The 2002 patient required a second transplant after the organ from an expanded-criteria donor failed. But there was no clear documentation that the patient was informed that such a transplant was being offered, investigators said, nor was it clear that the risks were communicated.

Marcos would not grant an interview for this article. William Morris, the transplant administrator at UPMC, said his program would not comment on patients treated elsewhere. Morris was director of the organ procurement organization at Strong Memorial Hospital at the time of the 2002 transplant, however.

In general, UPMC fully informs patients of the risks and benefits of transplant surgeries by having them sign a detailed consent form, Morris said.

Morris could not say how many expanded-criteria livers UPMC has used since August 2002, when Marcos came to Pittsburgh. But in general, the organs have worked well.

"Outside of live donors, we have not seen any significant difference in graft survival between any kind of donors used at UPMC, in Dr. Marcos' tenure or before," he said. "The definition of both patients who can benefit instead of dying, and organs that will serve is in constant evolution."

Livers from expanded-criteria donors often are not a good match with the sickest patients, said Dr. Abraham Shaked, a liver transplant surgeon at the University of Pennsylvania. Therefore, the livers are sometimes poorly handled by the current allocation system, which often directs donor livers to the sickest patients on the waiting list, he said.

That was UPMC's argument in last year's dispute with the VA, where VA officials were concerned that VA patients were being bypassed in favor of patients at UPMC who were less sick.

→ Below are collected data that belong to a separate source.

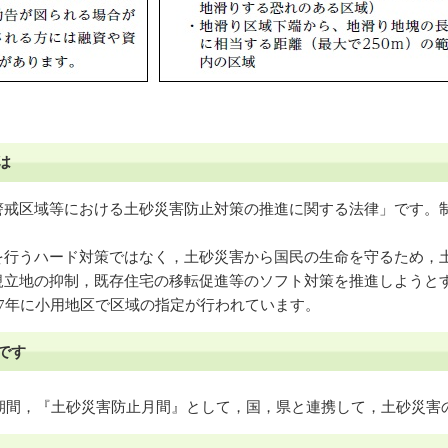
は
戒区域等における土砂災害防止対策の推進に関する法律」です。制
行うハード対策ではなく，土砂災害から国民の生命を守るため，
規立地の抑制，既存住宅の移転促進等のソフト対策を推進しようと
7年に小用地区で区域の指定が行われています。
です
期間，『土砂災害防止月間』として，国，県と連携して，土砂災害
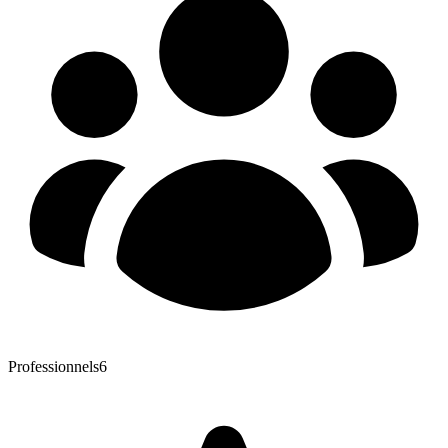
Professionnels
6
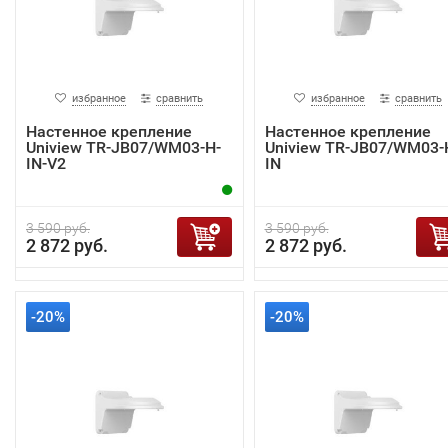
избранное
сравнить
избранное
сравнить
Настенное крепление
Настенное крепление
Uniview TR-JB07/WM03-H-
Uniview TR-JB07/WM03-
IN-V2
IN
3 590 руб.
3 590 руб.
2 872 руб.
2 872 руб.
-20%
-20%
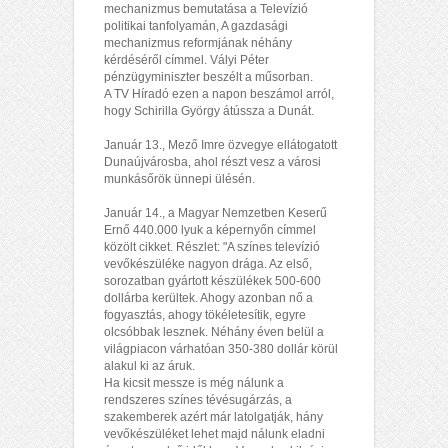
mechanizmus bemutatása a Televízió
politikai tanfolyamán, A gazdasági
mechanizmus reformjának néhány
kérdéséről címmel. Vályi Péter
pénzügyminiszter beszélt a műsorban.
A TV Híradó ezen a napon beszámol arról,
hogy Schirilla György átússza a Dunát.
Január 13., Mező Imre özvegye ellátogatott
Dunaújvárosba, ahol részt vesz a városi
munkásőrök ünnepi ülésén.
Január 14., a Magyar Nemzetben Keserű
Ernő 440.000 lyuk a képernyőn címmel
közölt cikket. Részlet: "A színes televízió
vevőkészüléke nagyon drága. Az első,
sorozatban gyártott készülékek 500-600
dollárba kerültek. Ahogy azonban nő a
fogyasztás, ahogy tökéletesítik, egyre
olcsóbbak lesznek. Néhány éven belül a
világpiacon várhatóan 350-380 dollár körül
alakul ki az áruk.
Ha kicsit messze is még nálunk a
rendszeres színes tévésugárzás, a
szakemberek azért már latolgatják, hány
vevőkészüléket lehet majd nálunk eladni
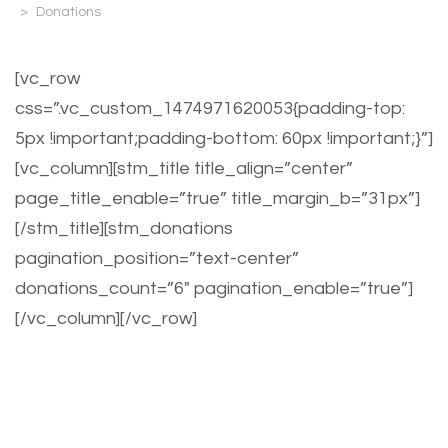
>
Donations
[vc_row
css=”.vc_custom_1474971620053{padding-top:
5px !important;padding-bottom: 60px !important;}”]
[vc_column][stm_title title_align=”center”
page_title_enable=”true” title_margin_b=”31px”]
[/stm_title][stm_donations
pagination_position=”text-center”
donations_count=”6″ pagination_enable=”true”]
[/vc_column][/vc_row]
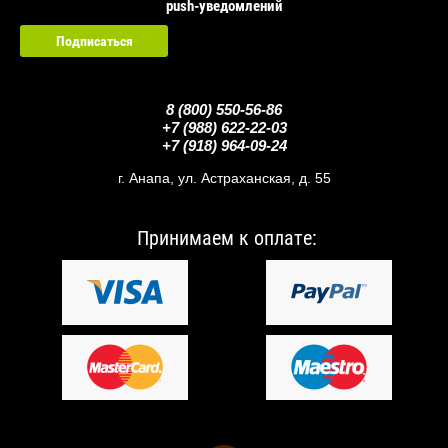
push-уведомлений
Подписаться
123
8 (800) 550-56-86
+7 (988) 622-22-03
+7 (918) 964-09-24
г. Анапа, ул. Астраханская, д. 55
Принимаем к оплате:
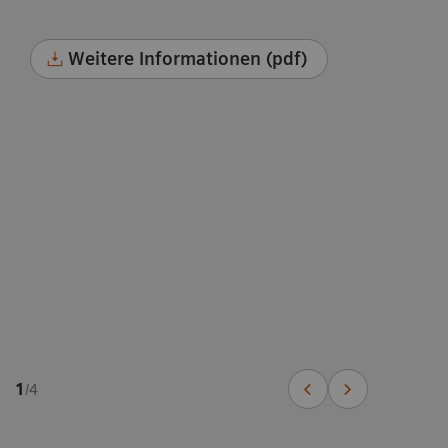
Weitere Informationen (pdf)
1
/
4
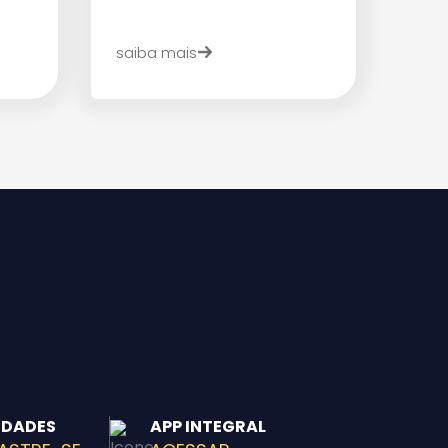
saiba mais
IDADES
APP INTEGRAL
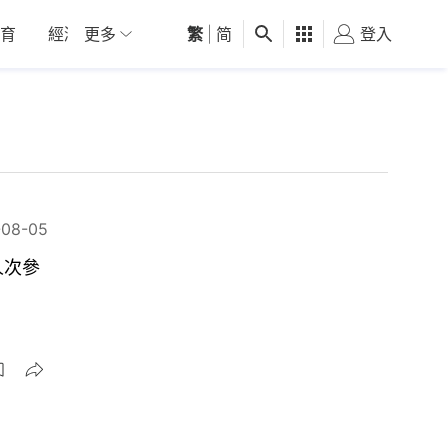
育
經濟
更多
01深圳
繁
觀點
|
简
健康
好食玩飛
登入
女
-08-05
人次參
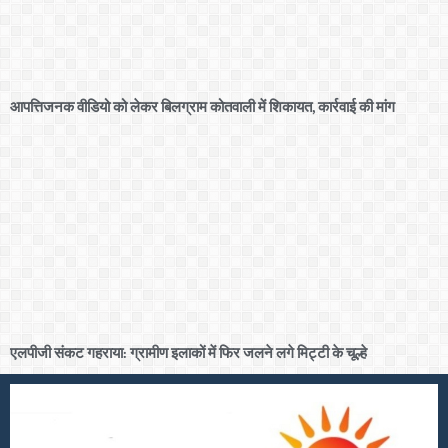
आपत्तिजनक वीडियो को लेकर बिलग्राम कोतवाली में शिकायत, कार्रवाई की मांग
एलपीजी संकट गहराया: ग्रामीण इलाकों में फिर जलने लगे मिट्टी के चूल्हे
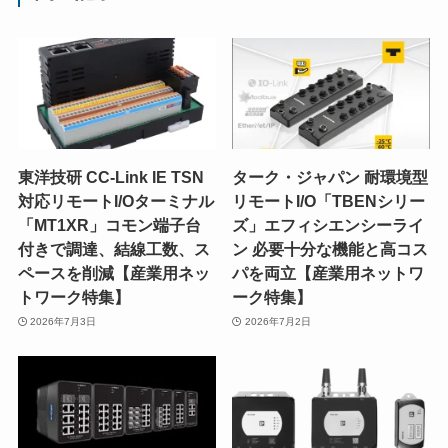
東洋技研 CC-Link IE TSN
ターク・ジャパン 耐環境型
対応リモートI/Oターミナル
リモートI/O「TBENシリー
「MT1XR」コモン端子台
ズ」エフィシエンシーライ
付きで調達、結線工数、ス
ン 必要十分な機能と高コス
ペースを削減【産業用ネッ
パを両立【産業用ネットワ
トワーク特集】
ーク特集】
2026年7月3日
2026年7月2日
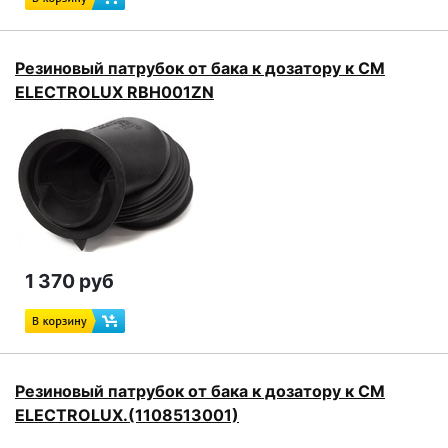
Резиновый патрубок от бака к дозатору к СМ
ELECTROLUX RBH001ZN
1 370 руб
Резиновый патрубок от бака к дозатору к СМ
ELECTROLUX.(1108513001)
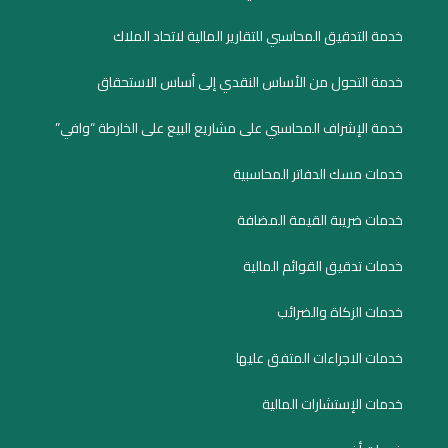
خدمة التدقيق المحاسبي للتقارير المالية لاتحاد الملاك
خدمة التحول من الأساس النقدي إلى أساس الاستحقاق
خدمة الإشراف المحاسبي على مشاريع البيع على الخارطة “وافي”
خدمات مسك الدفاتر المحاسبية
خدمات ضريبة القيمة المضافة
خدمات تدقيق القوائم المالية
خدمات الزكاة والضرائب
خدمات الاجراءات المتفق عليها
خدمات الإستشارات المالية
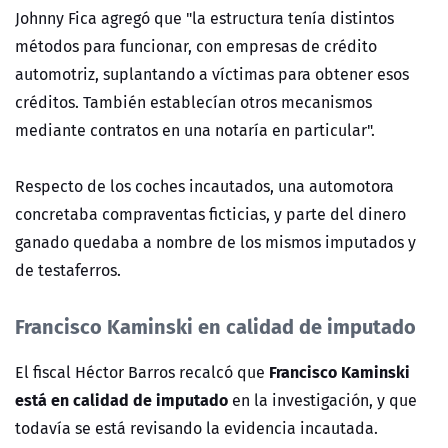
Johnny Fica agregó que "la estructura tenía distintos
métodos para funcionar, con empresas de crédito
automotriz, suplantando a víctimas para obtener esos
créditos. También establecían otros mecanismos
mediante contratos en una notaría en particular".
Respecto de los coches incautados, una automotora
concretaba compraventas ficticias, y parte del dinero
ganado quedaba a nombre de los mismos imputados y
de testaferros.
Francisco Kaminski en calidad de imputado
Francisco Kaminski
El fiscal Héctor Barros recalcó que
está en calidad de imputado
en la investigación, y que
todavía se está revisando la evidencia incautada.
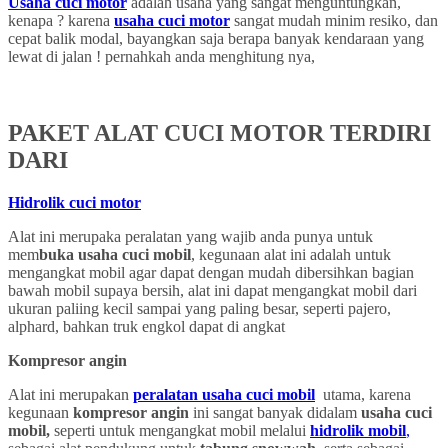
Usaha cuci motor
adalah usaha yang sangat menguntungkan,
kenapa ? karena
usaha cuci motor
sangat mudah minim resiko, dan
cepat balik modal, bayangkan saja berapa banyak kendaraan yang
lewat di jalan ! pernahkah anda menghitung nya,
PAKET ALAT CUCI MOTOR TERDIRI
DARI
Hidrolik cuci motor
Alat ini merupaka peralatan yang wajib anda punya untuk
mem
buka usaha cuci mobil
, kegunaan alat ini adalah untuk
mengangkat mobil agar dapat dengan mudah dibersihkan bagian
bawah mobil supaya bersih, alat ini dapat mengangkat mobil dari
ukuran paliing kecil sampai yang paling besar, seperti pajero,
alphard, bahkan truk engkol dapat di angkat
Kompresor angin
Alat ini merupakan
peralatan usaha cuci mobil
utama, karena
kegunaan
kompresor angin
ini sangat banyak didalam
usaha cuci
mobil,
seperti untuk mengangkat mobil melalui
hidrolik mobil
,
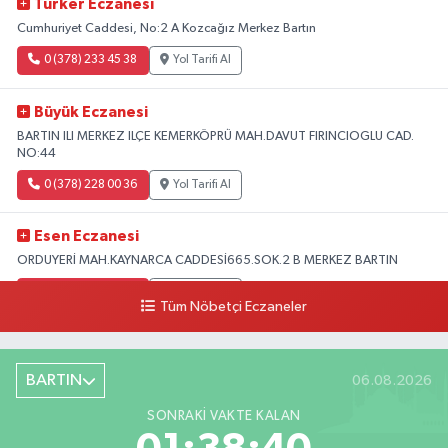
Türker Eczanesi
Cumhuriyet Caddesi, No:2 A Kozcağız Merkez Bartın
0 (378) 233 45 38
Yol Tarifi Al
Büyük Eczanesi
BARTIN ILI MERKEZ ILÇE KEMERKÖPRÜ MAH.DAVUT FIRINCIOGLU CAD.
NO:44
0 (378) 228 00 36
Yol Tarifi Al
Esen Eczanesi
ORDUYERİ MAH.KAYNARCA CADDESİ665.SOK.2 B MERKEZ BARTIN
0 (378) 502 33 32
Yol Tarifi Al
Tüm Nöbetçi Eczaneler
Çolpak Eczanesi
Şiremirçavuş Mahallesi, Kırıkçı Zeliha Ana Sokak No:20 8 Merkez Bartın
BARTIN
06.08.2026
0 (378) 227 85 45
Yol Tarifi Al
SONRAKI VAKTE KALAN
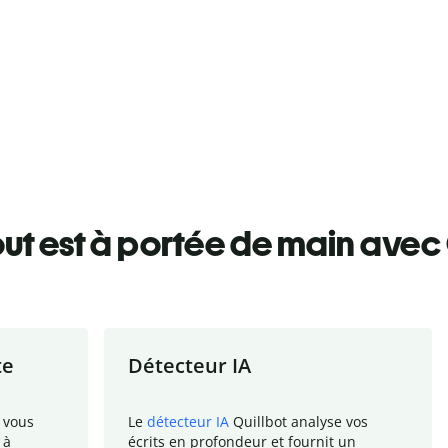
ut est à portée de main avec 
te
Détecteur IA
 vous
Le
détecteur IA
Quillbot analyse vos
 à
écrits en profondeur et fournit un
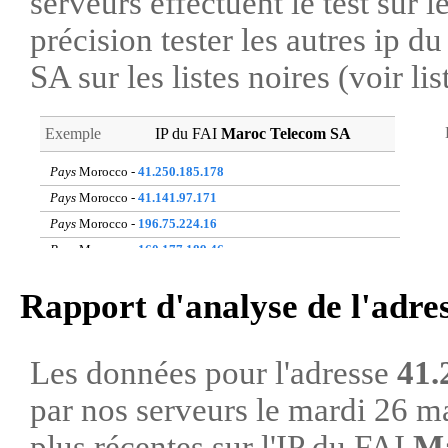
serveurs effectuent le test sur l
précision tester les autres ip 
SA sur les listes noires (voir li
Exemple
IP du FAI
Maroc Telecom SA
Pays
Morocco -
41.250.185.178
Pays
Morocco -
41.141.97.171
Pays
Morocco -
196.75.224.16
Pays
Morocco -
160.177.189.46
Pays
Morocco -
196.217.163.30
Rapport d'analyse de l'adre
Pays
Morocco -
41.142.133.210
Pays
Morocco -
41.142.96.195
Pays
Morocco -
41.141.98.14
Les données pour l'adresse
41.
Pays
Morocco -
196.217.218.72
par nos serveurs le mardi 26 m
Pays
Morocco -
105.154.219.36
plus récentes sur l'IP du FAI
Ma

Expanded-criteria donors have become a large part of the liver supply at Penn, Shaked said, and the results have often been encouraging. But he questioned how any center could affirmatively state that livers from marginal donors are doing as well as livers from all other donors.

"If they were doing so well, why would you call them marginal donors to begin with?" he asked.

To bioethicist Arthur Caplan, it is dangerous territory.

"There are enormous ethical problems," said Caplan, also from Penn. "The pressures to find more organs are enormous, so judgments about what's marginal are clouded by the shortage and scarcity. ... There's both the drive to save lives and the desire to stay busy, so to speak. They're both there."